Beyond reforming the health system, the vote on November 7 points rather than the "launch window" of the President of the United States becomes closer as the months pass and the halo of victory fades . Obama was probably too late to get involved and for the sake of appearing non-partisan, he lost time by negotiating with Republican lawmakers. But they, heedless of compromise with the president they hate political practice scorched earth against what they describe as "socialism" paving the way for new taxes and a bankrupt state. Sensitive to the impact of such diatribes, dozens of Democratic lawmakers elected in conservative districts concerned primarily their re-election next year. President Obama can not count on them. Last but not least, the conservative media - Fox News and the Wall Street Journal in particular - are fueling an ongoing climate of opposition almost paranoid initiatives the White House.

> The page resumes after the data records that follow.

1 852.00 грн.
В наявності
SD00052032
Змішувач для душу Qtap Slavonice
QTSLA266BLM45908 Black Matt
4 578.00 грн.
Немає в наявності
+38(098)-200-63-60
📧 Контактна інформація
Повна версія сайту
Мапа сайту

In a lengthy editorial published on 1 November 2009 and titled "The worst legislation ever proposed," the Wall Street Journal, U.S. national newspaper (2 million copies) has lashed out at a "Epic level of spending and taxes, insurance whose price will rise to heaven, all of rationing care, screenings dishonest." The complex, which "Lead to a rate of structural unemployment as high as in Europe since the welfare state it is developed"Would be destructive "At all levels: for the health system for the public finances and, ultimately, freedom and prosperity."
The weight of money and industrial lobbies in the political system, judiciary and media of the United States is such that it is always easier for a Republican president to lower taxes of the richest for a Democratic president to improve welfare of all others. Indeed, the results of the first year of the Obama presidency remains significantly behind that of the first year of President Reagan (1981) or Mr. George W. Bush (2001). In the latter two cases, significant tax cuts combined with a substantial increase in military spending had gone smoothly on course Congress and the minimum wage was frozen, the right to strike in question.
The adoption of an ambitious reform of the health care system would signal so that a Democratic president may also change - in a very different meaning - the social balance of the United States. Since Lyndon Johnson (1963-1969), the demonstration remains to be done. It is all the more necessary on the front of the foreign policy (Iraq, Afghanistan, Middle East) the change promised by Obama really slow to emerge.